> Directive:
Among the lines of the records below, count those with the word "ruta". Reply with that number alone.

(Stored data entries)
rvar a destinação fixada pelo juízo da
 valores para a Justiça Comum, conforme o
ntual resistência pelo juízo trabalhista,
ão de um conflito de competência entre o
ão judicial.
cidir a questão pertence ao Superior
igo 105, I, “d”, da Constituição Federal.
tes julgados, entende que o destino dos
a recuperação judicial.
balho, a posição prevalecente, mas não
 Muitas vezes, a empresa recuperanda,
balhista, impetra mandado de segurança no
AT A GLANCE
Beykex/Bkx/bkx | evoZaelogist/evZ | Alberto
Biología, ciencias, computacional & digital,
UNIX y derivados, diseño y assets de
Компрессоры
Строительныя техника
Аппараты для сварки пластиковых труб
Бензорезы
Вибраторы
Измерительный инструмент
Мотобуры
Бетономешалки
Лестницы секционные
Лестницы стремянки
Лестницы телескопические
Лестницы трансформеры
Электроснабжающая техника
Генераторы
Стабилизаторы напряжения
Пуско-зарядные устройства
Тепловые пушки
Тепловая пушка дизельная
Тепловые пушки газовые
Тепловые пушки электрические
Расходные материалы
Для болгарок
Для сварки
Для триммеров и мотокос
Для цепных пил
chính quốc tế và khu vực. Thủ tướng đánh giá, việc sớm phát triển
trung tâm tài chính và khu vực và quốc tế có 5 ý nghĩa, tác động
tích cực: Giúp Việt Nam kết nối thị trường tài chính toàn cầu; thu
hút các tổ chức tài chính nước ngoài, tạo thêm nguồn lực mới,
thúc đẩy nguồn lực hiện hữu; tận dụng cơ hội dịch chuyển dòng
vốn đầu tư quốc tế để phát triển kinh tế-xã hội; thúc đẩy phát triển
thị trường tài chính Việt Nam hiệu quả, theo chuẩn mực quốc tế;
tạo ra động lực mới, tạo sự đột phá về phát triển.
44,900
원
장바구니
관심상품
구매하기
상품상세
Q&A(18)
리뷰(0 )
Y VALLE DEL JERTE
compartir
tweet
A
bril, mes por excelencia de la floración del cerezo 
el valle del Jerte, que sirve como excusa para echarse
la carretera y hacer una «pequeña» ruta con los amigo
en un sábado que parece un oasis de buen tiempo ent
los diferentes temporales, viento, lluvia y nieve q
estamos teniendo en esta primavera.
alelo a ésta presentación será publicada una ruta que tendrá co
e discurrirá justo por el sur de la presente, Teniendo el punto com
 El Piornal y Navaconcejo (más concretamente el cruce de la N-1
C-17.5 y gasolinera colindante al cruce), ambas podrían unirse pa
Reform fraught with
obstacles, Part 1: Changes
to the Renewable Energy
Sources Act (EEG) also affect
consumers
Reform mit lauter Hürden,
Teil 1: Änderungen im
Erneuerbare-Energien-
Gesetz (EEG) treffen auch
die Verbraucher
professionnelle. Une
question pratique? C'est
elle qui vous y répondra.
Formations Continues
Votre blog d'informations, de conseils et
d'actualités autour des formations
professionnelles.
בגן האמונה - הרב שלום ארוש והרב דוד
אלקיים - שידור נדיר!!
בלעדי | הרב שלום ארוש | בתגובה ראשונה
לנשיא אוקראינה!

> Written answer:
2